| REQUIREMENT |
The reply to the records below should contain exactly the lines from the line with "ltp, ADANIENT: 160 -> 350" through the line with "overall_score, 5: 1.35 -> 1.851", and nothing besides.

| MATERIAL TO PROCESS |
★ ★ ★

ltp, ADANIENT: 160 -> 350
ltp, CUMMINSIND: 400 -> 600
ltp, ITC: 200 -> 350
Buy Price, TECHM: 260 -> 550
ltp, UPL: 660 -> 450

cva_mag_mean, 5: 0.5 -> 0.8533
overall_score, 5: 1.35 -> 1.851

★ ★ ★

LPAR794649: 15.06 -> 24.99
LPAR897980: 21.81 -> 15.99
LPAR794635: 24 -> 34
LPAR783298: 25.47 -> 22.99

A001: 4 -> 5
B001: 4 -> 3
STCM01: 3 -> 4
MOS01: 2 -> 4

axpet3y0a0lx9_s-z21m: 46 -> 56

★ ★ ★

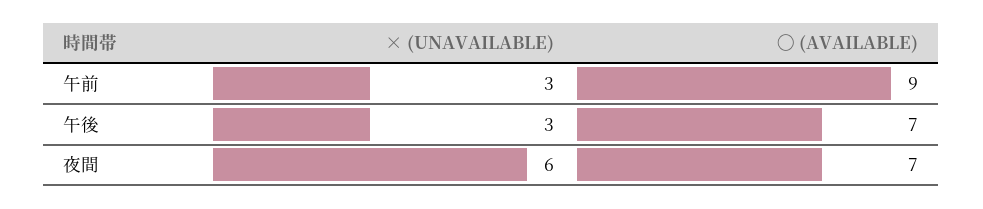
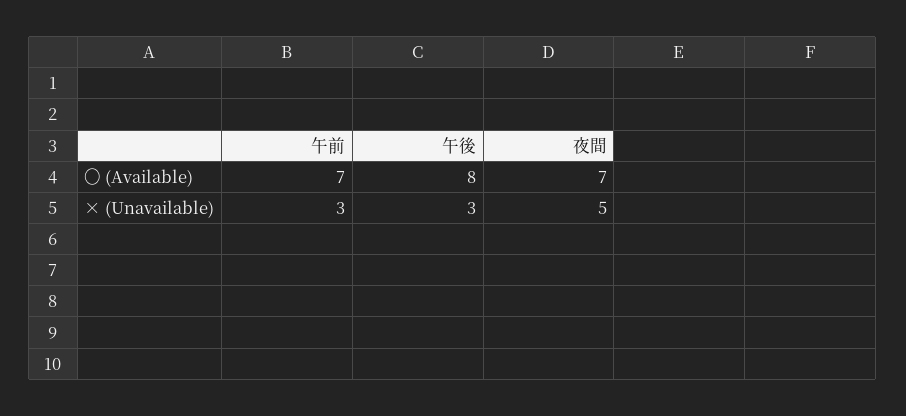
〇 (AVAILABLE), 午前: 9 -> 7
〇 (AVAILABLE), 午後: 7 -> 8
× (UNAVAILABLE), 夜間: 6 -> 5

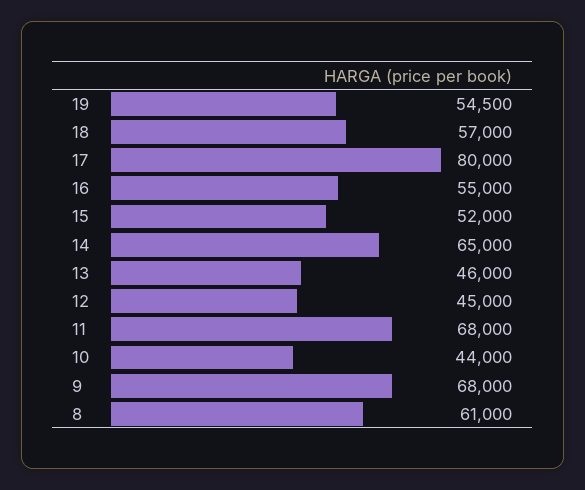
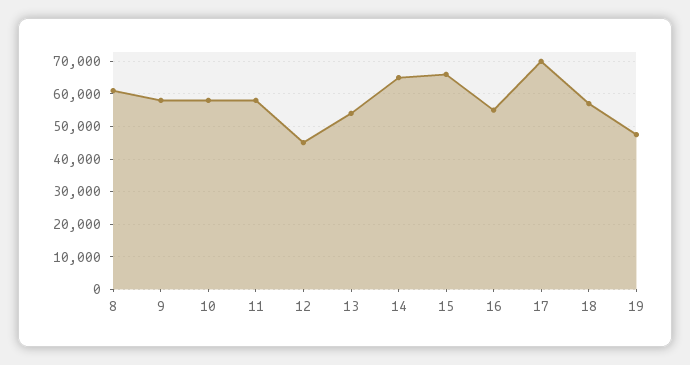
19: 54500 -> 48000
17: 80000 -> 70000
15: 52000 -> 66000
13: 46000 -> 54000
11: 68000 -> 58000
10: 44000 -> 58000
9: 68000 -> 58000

★ ★ ★

| ANSWER SECTION |
ltp, ADANIENT: 160 -> 350
ltp, CUMMINSIND: 400 -> 600
ltp, ITC: 200 -> 350
Buy Price, TECHM: 260 -> 550
ltp, UPL: 660 -> 450

cva_mag_mean, 5: 0.5 -> 0.8533
overall_score, 5: 1.35 -> 1.851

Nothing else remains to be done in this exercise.